The Baucus-Kennedy Health Care Dictatorship

Last week, Senators Ted Kennedy (D-MA) and Max Baucus (D-MT) warned on the Wall Street Journal’s op-ed page that “We Cannot Delay Health Care Reform”. Their article provided a lot of detail about the soaring costs of medical care in the United States, the impact of those costs on families and employers, and the “urgent” need to reform the system “now”. But it provided very little detail about what sort of reform they are proposing. Based on the few details they do provide, however, it is possible to deduce what the reformed system will look like.

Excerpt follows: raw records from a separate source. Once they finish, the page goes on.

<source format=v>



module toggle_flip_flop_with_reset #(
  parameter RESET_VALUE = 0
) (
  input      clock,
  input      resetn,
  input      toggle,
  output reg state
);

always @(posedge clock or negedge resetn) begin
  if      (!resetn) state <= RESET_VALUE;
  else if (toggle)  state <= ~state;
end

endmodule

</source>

I’ve written before, based on Arnold Kling’s excellent analysis Crisis of Abundance that the laws of economics prohibit the creation of an affordable health care system that simultaneously provides choice of treatment while insulating the consumer from its costs. Clearly Sens. Kennedy and Baucus desire a system that is affordable – that is the thrust of their article. They also wish to continue insulating the consumer from costs – they are very concerned that “higher deductibles, larger co-payments and greater exclusions from coverage are causing families to bear more out-of-pocket costs.”

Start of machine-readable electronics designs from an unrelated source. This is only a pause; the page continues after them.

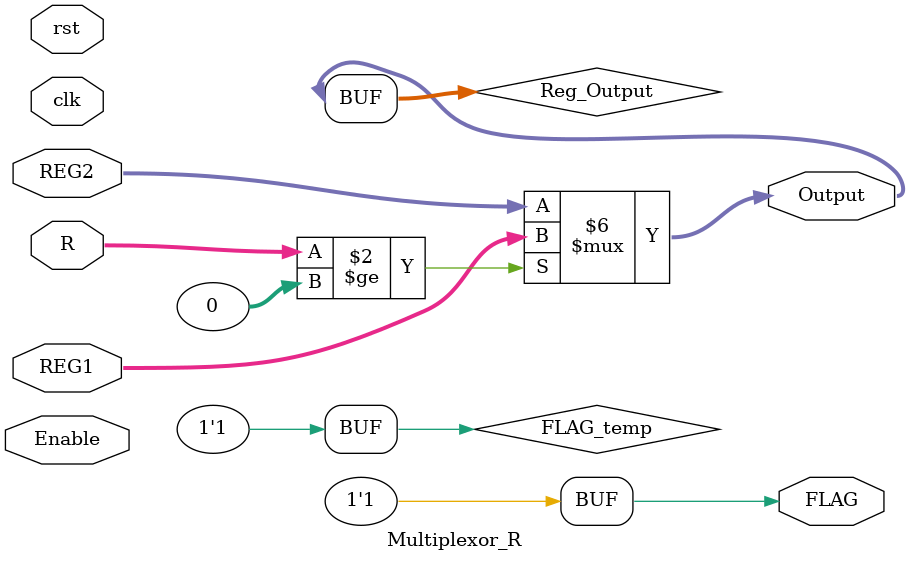
<source format=sv>

module Multiplexor_R
(
	// Input 
	input clk,
	input rst,
	input [15:0] REG1,
	input [15:0] REG2,
	input signed [15:0] R,
	input Enable,
	// Output 
	output [15:0] Output,
	output FLAG
);

reg [15:0] Reg_Output;
reg FLAG_temp;
//
always_comb//ff@(posedge clk or negedge rst)	
	begin
//		
//		if(!rst)
//			begin
//				Reg_Output = {15{1'b0}};
//				FLAG_temp = 0;
//			end
//		else
//			begin
//				if(Enable ==1)
//					begin
						if (R >= 0)
							begin
								Reg_Output = REG1;
								FLAG_temp = 1;
								
							end
						else 
							begin
								Reg_Output = REG2;
								FLAG_temp = 1;
						
							end
//					end
//				else
//					begin
//						Reg_Output = Reg_Output;
//						FLAG_temp = 0;
//					end
//			end
end
	
assign Output = Reg_Output;
assign FLAG = FLAG_temp;
//(R >= 0) ? in0 : 1’bz
//assign      Output = ((R >= 0) & in0) | (sel & in1);
endmodule

</source>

Logically, there is only one alternative left. The Baucus-Kennedy plan does not allow choice. They hint as much near the end of their essay: “Today, even as costs rise, the Rand Corporation has shown that Americans receive the recommended care for their conditions only half the time. A revitalized system should reward doctors and hospitals for providing effective, efficient care”. Clearly what they are describing is a system where someone, they do not say who, “recommends” care for any given condition, and doctors and hospitals would be coerced into following the recommendations via a system of carrots and sticks. Indeed, by creating federal board to issue the recommendations, the Economic Stagnation Bill has already implemented the first half of this program.

Beware of those who insist that we cannot delay. They are often seeking to avoid an open debate. In the case of Sens. Baucus and Kennedy, open debate would reveal that the plan they are proposing is one where bureaucrats, not families, dictate the treatment for what ails us.